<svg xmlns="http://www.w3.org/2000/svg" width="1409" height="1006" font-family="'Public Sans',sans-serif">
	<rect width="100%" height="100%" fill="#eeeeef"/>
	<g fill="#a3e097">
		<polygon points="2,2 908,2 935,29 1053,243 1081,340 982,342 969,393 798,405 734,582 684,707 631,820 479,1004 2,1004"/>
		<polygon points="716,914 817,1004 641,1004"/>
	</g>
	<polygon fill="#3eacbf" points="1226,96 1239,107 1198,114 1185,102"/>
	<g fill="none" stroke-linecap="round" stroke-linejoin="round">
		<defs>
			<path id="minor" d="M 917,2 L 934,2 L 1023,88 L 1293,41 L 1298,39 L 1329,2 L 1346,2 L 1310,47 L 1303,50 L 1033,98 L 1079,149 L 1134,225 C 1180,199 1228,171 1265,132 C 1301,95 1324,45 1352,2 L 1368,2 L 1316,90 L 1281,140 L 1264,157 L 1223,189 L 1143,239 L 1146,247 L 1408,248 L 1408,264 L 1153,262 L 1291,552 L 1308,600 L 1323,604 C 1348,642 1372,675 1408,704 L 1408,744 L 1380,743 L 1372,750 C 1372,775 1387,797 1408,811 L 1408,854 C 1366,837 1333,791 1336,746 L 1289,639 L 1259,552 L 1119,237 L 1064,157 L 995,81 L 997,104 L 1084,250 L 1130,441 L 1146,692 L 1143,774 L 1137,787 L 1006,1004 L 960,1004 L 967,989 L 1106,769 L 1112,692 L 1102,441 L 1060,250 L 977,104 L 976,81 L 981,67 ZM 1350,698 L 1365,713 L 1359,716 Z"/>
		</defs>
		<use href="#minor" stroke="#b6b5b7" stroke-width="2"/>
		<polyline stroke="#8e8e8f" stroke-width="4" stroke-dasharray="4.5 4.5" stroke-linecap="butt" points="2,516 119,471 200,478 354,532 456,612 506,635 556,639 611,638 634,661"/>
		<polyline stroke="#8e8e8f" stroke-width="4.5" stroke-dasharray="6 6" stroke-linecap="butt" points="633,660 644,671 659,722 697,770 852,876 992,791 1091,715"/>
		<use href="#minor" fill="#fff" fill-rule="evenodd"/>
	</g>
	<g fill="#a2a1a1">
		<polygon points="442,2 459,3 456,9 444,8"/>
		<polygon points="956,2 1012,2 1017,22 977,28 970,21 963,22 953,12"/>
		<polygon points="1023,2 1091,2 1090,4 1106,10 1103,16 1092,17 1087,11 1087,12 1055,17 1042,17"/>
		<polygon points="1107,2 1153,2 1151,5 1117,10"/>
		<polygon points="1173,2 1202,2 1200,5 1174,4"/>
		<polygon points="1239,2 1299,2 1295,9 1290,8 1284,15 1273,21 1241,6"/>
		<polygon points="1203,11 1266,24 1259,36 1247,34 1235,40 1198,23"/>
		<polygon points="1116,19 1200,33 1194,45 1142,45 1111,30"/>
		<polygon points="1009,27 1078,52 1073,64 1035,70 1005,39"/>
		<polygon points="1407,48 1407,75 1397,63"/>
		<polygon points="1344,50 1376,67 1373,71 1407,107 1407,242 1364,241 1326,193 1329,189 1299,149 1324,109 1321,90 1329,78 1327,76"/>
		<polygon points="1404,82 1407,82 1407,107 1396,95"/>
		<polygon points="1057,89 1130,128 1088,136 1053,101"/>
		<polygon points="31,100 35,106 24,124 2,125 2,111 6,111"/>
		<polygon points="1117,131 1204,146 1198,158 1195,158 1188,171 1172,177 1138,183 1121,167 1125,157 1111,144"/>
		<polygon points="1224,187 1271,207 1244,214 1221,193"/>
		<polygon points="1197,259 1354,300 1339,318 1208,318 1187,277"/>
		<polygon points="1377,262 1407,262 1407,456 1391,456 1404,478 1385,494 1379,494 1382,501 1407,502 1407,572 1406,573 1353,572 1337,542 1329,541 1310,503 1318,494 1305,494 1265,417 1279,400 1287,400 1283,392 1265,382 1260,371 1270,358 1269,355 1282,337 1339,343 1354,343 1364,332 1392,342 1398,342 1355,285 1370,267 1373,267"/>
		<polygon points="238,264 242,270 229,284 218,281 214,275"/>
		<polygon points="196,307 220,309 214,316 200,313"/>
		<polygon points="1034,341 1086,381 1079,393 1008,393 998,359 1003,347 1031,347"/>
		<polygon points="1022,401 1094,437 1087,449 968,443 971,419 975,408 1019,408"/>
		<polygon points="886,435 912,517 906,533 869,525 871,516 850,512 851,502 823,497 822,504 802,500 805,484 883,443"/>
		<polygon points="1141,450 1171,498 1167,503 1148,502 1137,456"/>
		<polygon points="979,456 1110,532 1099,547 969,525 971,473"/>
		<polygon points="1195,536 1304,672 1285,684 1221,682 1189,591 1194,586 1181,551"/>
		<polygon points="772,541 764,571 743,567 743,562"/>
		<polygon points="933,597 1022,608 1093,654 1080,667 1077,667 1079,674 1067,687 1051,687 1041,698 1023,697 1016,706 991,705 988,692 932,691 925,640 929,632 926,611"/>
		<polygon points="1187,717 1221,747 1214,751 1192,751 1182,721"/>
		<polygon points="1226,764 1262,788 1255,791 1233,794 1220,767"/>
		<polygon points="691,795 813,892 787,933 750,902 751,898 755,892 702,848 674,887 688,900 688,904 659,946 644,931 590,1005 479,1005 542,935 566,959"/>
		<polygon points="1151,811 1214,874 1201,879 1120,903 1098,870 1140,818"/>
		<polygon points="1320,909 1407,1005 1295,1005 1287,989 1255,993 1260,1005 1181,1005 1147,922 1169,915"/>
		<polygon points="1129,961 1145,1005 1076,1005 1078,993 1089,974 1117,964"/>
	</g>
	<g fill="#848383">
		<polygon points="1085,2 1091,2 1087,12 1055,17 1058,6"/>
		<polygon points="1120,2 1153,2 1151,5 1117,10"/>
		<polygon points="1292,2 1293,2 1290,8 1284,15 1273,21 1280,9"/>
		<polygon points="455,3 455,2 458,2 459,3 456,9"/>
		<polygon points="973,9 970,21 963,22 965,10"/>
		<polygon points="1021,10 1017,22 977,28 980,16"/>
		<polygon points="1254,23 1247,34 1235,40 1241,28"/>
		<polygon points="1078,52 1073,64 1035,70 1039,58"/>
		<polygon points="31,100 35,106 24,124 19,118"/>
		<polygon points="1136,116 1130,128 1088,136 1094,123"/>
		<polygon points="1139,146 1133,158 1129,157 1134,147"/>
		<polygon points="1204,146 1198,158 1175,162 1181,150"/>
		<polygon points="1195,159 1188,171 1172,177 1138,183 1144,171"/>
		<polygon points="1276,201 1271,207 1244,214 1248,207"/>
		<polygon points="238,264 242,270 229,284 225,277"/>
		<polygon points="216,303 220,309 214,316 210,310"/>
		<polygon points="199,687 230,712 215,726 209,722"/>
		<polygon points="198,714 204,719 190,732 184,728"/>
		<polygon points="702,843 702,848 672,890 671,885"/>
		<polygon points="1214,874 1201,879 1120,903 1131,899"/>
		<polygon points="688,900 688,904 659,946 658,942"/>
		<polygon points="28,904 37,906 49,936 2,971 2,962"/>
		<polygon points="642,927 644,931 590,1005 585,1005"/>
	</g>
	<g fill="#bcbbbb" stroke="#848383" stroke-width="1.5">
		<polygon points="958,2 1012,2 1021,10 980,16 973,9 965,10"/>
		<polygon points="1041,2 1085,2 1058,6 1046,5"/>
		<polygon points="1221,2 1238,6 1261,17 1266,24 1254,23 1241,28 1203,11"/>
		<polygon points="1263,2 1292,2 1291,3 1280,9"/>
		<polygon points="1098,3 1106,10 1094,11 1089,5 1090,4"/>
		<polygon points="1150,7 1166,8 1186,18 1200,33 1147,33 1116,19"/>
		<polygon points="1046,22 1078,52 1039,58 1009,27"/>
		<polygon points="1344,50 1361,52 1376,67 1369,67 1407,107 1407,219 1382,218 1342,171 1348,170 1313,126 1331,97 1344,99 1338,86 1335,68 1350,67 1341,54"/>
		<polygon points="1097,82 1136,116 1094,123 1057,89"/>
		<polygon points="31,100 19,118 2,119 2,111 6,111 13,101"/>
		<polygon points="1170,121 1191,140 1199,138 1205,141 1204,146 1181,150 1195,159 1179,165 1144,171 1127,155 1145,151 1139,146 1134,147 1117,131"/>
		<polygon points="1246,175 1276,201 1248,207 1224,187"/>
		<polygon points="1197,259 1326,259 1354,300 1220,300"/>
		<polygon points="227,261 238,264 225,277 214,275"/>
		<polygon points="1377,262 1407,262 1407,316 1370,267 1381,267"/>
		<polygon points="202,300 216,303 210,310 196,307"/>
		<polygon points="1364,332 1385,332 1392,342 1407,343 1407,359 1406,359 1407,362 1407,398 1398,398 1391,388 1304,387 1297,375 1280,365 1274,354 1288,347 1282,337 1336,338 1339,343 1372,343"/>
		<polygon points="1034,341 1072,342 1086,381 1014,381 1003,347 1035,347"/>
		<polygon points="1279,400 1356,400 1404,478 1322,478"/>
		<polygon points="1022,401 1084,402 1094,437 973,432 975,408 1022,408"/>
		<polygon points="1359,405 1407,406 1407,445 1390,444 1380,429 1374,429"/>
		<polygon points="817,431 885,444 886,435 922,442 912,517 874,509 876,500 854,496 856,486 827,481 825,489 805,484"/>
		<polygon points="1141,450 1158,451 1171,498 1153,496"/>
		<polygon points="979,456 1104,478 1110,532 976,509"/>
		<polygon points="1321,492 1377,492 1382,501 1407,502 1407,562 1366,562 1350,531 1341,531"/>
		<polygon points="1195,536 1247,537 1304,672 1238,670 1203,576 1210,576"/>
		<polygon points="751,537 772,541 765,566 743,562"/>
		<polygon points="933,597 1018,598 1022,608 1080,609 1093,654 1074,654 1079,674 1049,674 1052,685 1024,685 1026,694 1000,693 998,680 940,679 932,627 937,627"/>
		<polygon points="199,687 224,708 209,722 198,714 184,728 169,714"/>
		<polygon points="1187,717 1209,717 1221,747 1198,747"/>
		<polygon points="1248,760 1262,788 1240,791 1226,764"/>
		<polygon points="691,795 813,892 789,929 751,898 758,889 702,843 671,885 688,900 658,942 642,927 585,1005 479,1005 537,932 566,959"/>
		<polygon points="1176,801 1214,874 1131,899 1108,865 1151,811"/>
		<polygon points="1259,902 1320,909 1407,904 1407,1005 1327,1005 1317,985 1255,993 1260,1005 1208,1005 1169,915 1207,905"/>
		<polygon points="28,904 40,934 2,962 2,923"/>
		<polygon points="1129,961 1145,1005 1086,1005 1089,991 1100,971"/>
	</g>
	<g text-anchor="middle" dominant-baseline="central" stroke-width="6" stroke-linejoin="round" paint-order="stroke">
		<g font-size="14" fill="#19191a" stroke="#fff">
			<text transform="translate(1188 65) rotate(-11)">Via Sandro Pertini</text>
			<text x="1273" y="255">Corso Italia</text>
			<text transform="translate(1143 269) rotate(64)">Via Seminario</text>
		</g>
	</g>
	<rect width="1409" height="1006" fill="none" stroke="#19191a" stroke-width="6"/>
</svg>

- - -

ASSIGNED TASK: Check each line of the entries for "round" and copy those that have it.

RESPONSE:
	<g fill="none" stroke-linecap="round" stroke-linejoin="round">
	<g text-anchor="middle" dominant-baseline="central" stroke-width="6" stroke-linejoin="round" paint-order="stroke">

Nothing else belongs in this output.